Shareware image viewer for Unix-like systems

xv is a shareware program written by John Bradley to display and modify digital images under the X Window System.

While popular in the early 1990s ("XV is widely considered to be the preeminent image viewer for the X Window System"), no official releases have been made since December 1994. Bradley was unable to negotiate the LZW patent licence necessary for encoding the then-popular GIF format. The patent has now expired, so this legal constraint is no longer relevant.

Until at least 2000, Bradley collected third-party updates to xv, for example, support for the PNG image format.
These were published as source code patches only.

xv can be run from the command line and offers a graphical interface.

xv can be used also for image manipulation (cropping or stretching of images and other effects), supports various image file formats (including among others Sun Raster, or Targa) and allows export to PostScript.

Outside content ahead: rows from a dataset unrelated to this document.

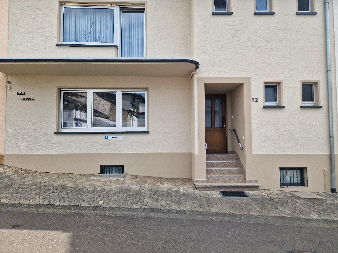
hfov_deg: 73.9
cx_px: 169
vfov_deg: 58.9
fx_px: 225
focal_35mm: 23
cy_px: 126
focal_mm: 5.4
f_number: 1.8
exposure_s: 1/716
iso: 50
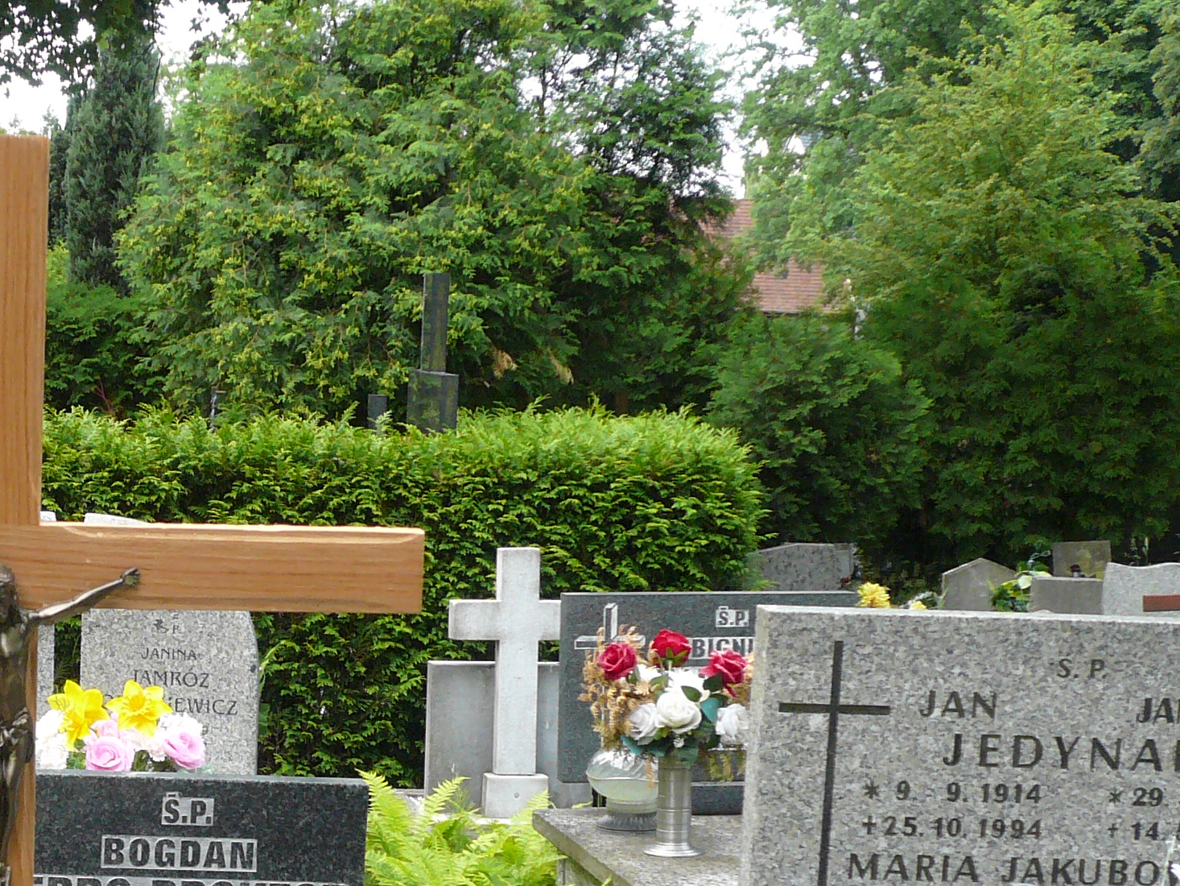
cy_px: 810
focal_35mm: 88
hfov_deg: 21.6
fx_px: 3000
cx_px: 74
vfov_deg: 16.5
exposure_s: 1/125
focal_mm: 6.9
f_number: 3.3
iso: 125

It distinguishes itself from many other bitmap viewing and editing programs with a very efficient interface in which the user edits just the parameters of a fixed pipeline of processing steps, rather than modifying the bitmap directly in each operation. As a result, the user can easily undo operations (such as cropping, color modifications, filtering) out of order, rather than only being able to undo the respective last operation. While this concept limits what xv can do compared to some alternatives, the functionality it provides can be applied very conveniently and efficiently.